§ Instruction A
Answer these questions from the commit message about the SIMILAR TO fix:
(i) Which earlier commit does this change amend?
(ii) Which example does the message give of an escape character right after the opening bracket?
(iii) Which two variables are renamed?
§ Instruction B
List every change the commit message about the SIMILAR TO fix says is made to make the code more readable.

BEGIN Quoted passage

]> git.ipfire.org Git - thirdparty/postgresql.git/commitdiff
Amend recent fix for SIMILAR TO regex conversion.
authorTom Lane <tgl@sss.pgh.pa.us>
Sat, 13 Sep 2025 20:55:51 +0000 (16:55 -0400)
committerTom Lane <tgl@sss.pgh.pa.us>
Sat, 13 Sep 2025 20:55:51 +0000 (16:55 -0400)
Commit e3ffc3e91 fixed the translation of character classes in
SIMILAR TO regular expressions.  Unfortunately the fix broke a corner
case: if there is an escape character right after the opening bracket
(for example in "[\q]"), a closing bracket right after the escape
sequence would not be seen as closing the character class.

There were two more oversights: a backslash or a nested opening bracket
right at the beginning of a character class should remove the special
meaning from any following caret or closing bracket.

This bug suggests that this code needs to be more readable, so also
rename the variables "charclass_depth" and "charclass_start" to
something more meaningful, rewrite an "if" cascade to be more
consistent, and improve the commentary.

END Quoted passage
BEGIN Information supplied

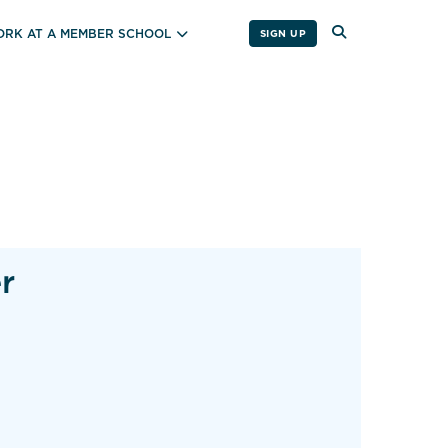
RK AT A MEMBER SCHOOL
SIGN UP
r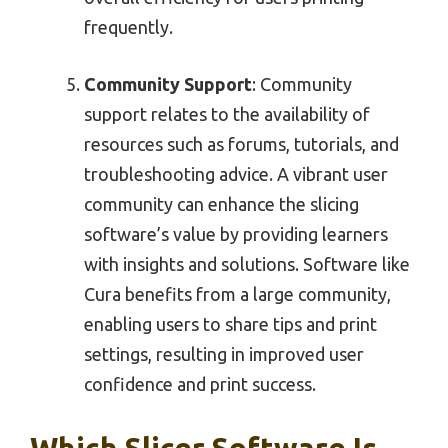
frequently.
Community Support
: Community
support relates to the availability of
resources such as forums, tutorials, and
troubleshooting advice. A vibrant user
community can enhance the slicing
software’s value by providing learners
with insights and solutions. Software like
Cura benefits from a large community,
enabling users to share tips and print
settings, resulting in improved user
confidence and print success.
Which Slicer Software Is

END Information supplied

§ Answer space A
(i) Commit e3ffc3e91.
(ii) "[\q]".
(iii) "charclass_depth" and "charclass_start".

§ Answer space B
- Renaming the variables "charclass_depth" and "charclass_start" to something more meaningful
- Rewriting an "if" cascade to be more consistent
- Improving the commentary